**Exercise goal**
In the records below, convert the lines into a Markdown table with the columns Row and Line, one numbered row per line. Begin at the line that contains "Conectados en reli", stop after the line that contains "Complemente a sua", and skip any blank lines.

**Data for analysis**
──────────
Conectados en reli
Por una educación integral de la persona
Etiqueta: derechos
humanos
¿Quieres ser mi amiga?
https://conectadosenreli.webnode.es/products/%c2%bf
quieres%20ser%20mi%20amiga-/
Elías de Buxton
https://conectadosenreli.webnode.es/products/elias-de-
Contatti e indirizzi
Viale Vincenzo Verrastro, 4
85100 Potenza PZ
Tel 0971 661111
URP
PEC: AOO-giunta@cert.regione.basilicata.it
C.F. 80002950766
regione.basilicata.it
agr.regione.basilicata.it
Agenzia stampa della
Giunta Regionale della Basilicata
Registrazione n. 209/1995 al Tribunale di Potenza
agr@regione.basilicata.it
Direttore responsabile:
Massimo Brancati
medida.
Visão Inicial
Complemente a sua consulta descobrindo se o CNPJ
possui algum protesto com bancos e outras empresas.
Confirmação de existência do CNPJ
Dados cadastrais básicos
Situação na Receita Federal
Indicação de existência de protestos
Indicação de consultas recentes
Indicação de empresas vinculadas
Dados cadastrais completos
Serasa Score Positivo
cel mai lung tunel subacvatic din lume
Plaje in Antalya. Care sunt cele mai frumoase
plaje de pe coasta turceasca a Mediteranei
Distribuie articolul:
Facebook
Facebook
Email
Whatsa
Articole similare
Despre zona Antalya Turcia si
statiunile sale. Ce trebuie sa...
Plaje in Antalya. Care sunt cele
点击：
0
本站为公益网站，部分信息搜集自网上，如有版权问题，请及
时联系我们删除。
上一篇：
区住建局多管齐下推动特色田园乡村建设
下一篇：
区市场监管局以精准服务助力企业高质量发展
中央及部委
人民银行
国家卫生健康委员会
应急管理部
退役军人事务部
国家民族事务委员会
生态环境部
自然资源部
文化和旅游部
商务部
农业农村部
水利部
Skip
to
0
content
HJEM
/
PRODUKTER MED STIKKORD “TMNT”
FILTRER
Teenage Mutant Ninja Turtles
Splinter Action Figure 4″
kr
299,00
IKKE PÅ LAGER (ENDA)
──────────
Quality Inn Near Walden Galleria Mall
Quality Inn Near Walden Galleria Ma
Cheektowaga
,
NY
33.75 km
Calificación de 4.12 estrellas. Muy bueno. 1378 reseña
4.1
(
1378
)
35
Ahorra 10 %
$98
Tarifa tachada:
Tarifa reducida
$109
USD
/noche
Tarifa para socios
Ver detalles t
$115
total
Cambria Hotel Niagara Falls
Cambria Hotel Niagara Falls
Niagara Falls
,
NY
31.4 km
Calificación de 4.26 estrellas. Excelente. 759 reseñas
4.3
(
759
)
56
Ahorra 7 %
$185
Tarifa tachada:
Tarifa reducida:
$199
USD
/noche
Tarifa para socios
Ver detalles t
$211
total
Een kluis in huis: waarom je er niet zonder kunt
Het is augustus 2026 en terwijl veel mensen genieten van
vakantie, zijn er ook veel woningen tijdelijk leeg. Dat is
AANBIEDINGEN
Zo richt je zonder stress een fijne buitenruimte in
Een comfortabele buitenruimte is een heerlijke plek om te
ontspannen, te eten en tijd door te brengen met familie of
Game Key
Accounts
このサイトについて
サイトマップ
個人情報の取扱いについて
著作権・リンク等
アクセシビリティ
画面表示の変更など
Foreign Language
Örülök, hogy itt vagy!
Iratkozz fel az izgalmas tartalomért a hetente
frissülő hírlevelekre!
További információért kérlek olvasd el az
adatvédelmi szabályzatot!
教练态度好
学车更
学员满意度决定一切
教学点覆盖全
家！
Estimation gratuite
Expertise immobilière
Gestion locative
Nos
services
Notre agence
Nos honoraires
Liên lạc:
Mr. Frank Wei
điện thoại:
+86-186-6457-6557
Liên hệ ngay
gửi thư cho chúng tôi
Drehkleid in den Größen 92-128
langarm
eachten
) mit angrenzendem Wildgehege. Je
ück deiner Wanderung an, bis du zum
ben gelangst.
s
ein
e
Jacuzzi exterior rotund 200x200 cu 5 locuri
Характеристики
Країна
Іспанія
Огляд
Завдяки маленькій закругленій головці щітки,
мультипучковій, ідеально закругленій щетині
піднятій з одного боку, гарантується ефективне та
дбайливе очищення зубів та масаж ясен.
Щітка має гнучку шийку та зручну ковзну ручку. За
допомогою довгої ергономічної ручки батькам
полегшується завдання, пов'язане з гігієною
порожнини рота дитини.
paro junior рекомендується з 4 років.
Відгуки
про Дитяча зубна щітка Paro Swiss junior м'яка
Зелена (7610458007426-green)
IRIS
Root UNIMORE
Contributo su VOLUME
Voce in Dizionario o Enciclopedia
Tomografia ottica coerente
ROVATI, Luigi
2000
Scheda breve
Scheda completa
──────────
**Output of the exercise**
| Row | Line |
|---|---|
| 1 | Conectados en reli |
| 2 | Por una educación integral de la persona |
| 3 | Etiqueta: derechos |
| 4 | humanos |
| 5 | ¿Quieres ser mi amiga? |
| 6 | https://conectadosenreli.webnode.es/products/%c2%bf |
| 7 | quieres%20ser%20mi%20amiga-/ |
| 8 | Elías de Buxton |
| 9 | https://conectadosenreli.webnode.es/products/elias-de- |
| 10 | Contatti e indirizzi |
| 11 | Viale Vincenzo Verrastro, 4 |
| 12 | 85100 Potenza PZ |
| 13 | Tel 0971 661111 |
| 14 | URP |
| 15 | PEC: AOO-giunta@cert.regione.basilicata.it |
| 16 | C.F. 80002950766 |
| 17 | regione.basilicata.it |
| 18 | agr.regione.basilicata.it |
| 19 | Agenzia stampa della |
| 20 | Giunta Regionale della Basilicata |
| 21 | Registrazione n. 209/1995 al Tribunale di Potenza |
| 22 | agr@regione.basilicata.it |
| 23 | Direttore responsabile: |
| 24 | Massimo Brancati |
| 25 | medida. |
| 26 | Visão Inicial |
| 27 | Complemente a sua consulta descobrindo se o CNPJ |